Alors que nous pensions que le groupe fondé en 1986 par Wolfgang Kerinnis avait trouvé une certaine forme de stabilité, ce fut une surprise de constater qu’en 2012 - à l’occasion de la sortie de ce "Everlight" - il ne reste plus aucun membre ayant participé au précédent album ! Et c’est à croire qu’une malédiction plane sur Dreamscape notamment au rayon chanteur ; ayant pensé trouver la perle rare en la personne d’Erik Blomkvist (ex-Platitude), Wolfgang Kerinnis a dû se résoudre à engager un deuxième chanteur en la personne de Francesco (Frank) Marino pour palier aux problèmes de santé d’Erik !
Mais rassurez-vous, le but de cette chronique et de cet album n’est pas de faire pleurer dans les chaumières comme pourrait le laisser penser l’instrumental symphonique introductif, "Final Dawn". "Restless" se charge de sécher les éventuelles larmes avec son prog metal de haute volée technique ! Mais ceux qui s’attendent à un ersatz de Dream Theater comme ils ont (trop ?) souvent été résumés en seront pour leur frais à l’instar du solo mélodique et inspiré évoquant plus Steve Lukather qu’un John Petrucci !
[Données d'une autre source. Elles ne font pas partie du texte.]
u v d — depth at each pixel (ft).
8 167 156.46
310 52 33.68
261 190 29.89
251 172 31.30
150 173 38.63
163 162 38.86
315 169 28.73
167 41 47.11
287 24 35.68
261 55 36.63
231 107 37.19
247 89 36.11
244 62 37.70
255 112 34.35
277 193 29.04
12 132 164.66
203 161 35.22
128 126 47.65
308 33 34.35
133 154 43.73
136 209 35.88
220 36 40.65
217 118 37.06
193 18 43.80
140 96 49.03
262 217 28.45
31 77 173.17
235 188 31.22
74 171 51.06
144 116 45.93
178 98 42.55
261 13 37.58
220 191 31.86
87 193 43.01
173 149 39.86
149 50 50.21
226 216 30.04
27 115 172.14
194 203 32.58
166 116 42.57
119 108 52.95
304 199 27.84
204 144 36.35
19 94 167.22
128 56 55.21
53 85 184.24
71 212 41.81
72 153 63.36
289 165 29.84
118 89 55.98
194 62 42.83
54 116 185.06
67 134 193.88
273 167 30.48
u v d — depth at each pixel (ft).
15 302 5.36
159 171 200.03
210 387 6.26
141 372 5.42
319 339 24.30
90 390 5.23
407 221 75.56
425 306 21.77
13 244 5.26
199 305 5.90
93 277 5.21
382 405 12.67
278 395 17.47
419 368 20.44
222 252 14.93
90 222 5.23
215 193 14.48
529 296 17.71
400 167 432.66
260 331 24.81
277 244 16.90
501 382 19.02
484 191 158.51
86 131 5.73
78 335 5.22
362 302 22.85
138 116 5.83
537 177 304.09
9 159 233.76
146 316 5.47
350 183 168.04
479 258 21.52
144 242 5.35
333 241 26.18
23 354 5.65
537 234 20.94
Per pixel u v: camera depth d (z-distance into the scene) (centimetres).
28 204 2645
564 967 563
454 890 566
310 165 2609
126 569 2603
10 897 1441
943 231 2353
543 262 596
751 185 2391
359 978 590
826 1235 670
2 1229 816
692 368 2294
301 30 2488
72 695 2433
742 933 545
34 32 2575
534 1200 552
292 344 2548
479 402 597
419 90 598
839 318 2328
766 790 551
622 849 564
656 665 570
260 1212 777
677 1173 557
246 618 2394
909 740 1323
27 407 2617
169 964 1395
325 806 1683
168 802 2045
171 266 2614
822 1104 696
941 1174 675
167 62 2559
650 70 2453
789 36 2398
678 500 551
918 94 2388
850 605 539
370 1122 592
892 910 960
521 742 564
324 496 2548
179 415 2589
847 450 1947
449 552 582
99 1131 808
Comme pour mieux brouiller les pistes et rendre la monnaie de la pièce aux mauvaises langues qui l’ont souvent catalogué au rang de sous-Dream Theater, "Led Astray" nous renverrait plutôt un prog metal aux accents symphoniques made in Germany et plus précisément Vanden Plas sur lequel Frank Marino pose de superbes lignes vocales dans un registre nous renvoyant au travail de Jorn Lande dans ses divers projets ! Dans ses malheurs, Wolfgang Kerinnis a toujours su rebondir et nous étonner en s’entourant de chanteurs talentueux au rang desquels on trouve Hubi Meisel qui a su se tailler une petite renommée dans le petit monde du prog metal européen !
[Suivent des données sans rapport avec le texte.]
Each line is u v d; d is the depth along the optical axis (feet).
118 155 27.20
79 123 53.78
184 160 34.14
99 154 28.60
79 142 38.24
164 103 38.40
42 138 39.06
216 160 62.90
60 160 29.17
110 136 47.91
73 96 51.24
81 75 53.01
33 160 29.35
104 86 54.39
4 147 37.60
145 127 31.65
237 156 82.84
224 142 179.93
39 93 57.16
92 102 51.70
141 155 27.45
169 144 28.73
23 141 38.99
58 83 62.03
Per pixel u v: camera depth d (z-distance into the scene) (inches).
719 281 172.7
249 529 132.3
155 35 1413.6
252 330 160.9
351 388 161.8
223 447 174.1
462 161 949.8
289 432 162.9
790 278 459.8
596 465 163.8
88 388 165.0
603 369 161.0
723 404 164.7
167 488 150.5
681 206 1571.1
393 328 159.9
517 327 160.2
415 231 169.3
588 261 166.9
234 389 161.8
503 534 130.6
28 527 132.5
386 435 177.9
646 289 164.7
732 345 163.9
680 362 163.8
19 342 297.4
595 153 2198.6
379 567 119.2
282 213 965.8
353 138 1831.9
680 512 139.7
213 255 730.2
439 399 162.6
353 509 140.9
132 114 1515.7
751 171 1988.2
Par la suite et dans un registre plus conventionnel, "Fortune And Fate" perpétue l’idée que l’on peut avoir du prog metal des années 1990, échevelé et aux breaks techniques à souhait. Cette démarche - à peine entamée par le passage obligé de la ballade "The Violet Flame Forever" - atteint son paroxysme sur le gigantesque "A Matter of Time Transforming" où tout y passe : soli de feu de David Bertok ou furieux de Wolfgang Kerinnis, breaks étourdissants et plus particulièrement la performance éblouissante de Titta Tani dans un registre "soul" pour ne pas dire "r’n’b"…
Si par moments, "Everlight" peut sembler retomber dans les travers d’un metal progressif à l’originalité inversement proportionnelle à la qualité technique de chacun de ses membres ("One", "Breathing Spaces"), à l’inverse, d’autres titres comme le fantastique instrumental à tiroirs "The Calm Before the Storm" et son sublime successeur "Refugium In Db-Major", tout en subtilité, enthousiasmeront aussi bien les adeptes pur et dur du genre que ceux à la recherche de sensations fraîches !
Vous l'aurez compris, malgré un bon contenu, ce n'est toujours pas en 2012 que Dreamscape figurera au panthéon des groupes incontournables dans son style de prédilection. Mais la persévérance avec laquelle Wolfgang Kerinnis mène avec talent son groupe force au respect et mérite que nous lui accordions tout l’intérêt qu’il se doit !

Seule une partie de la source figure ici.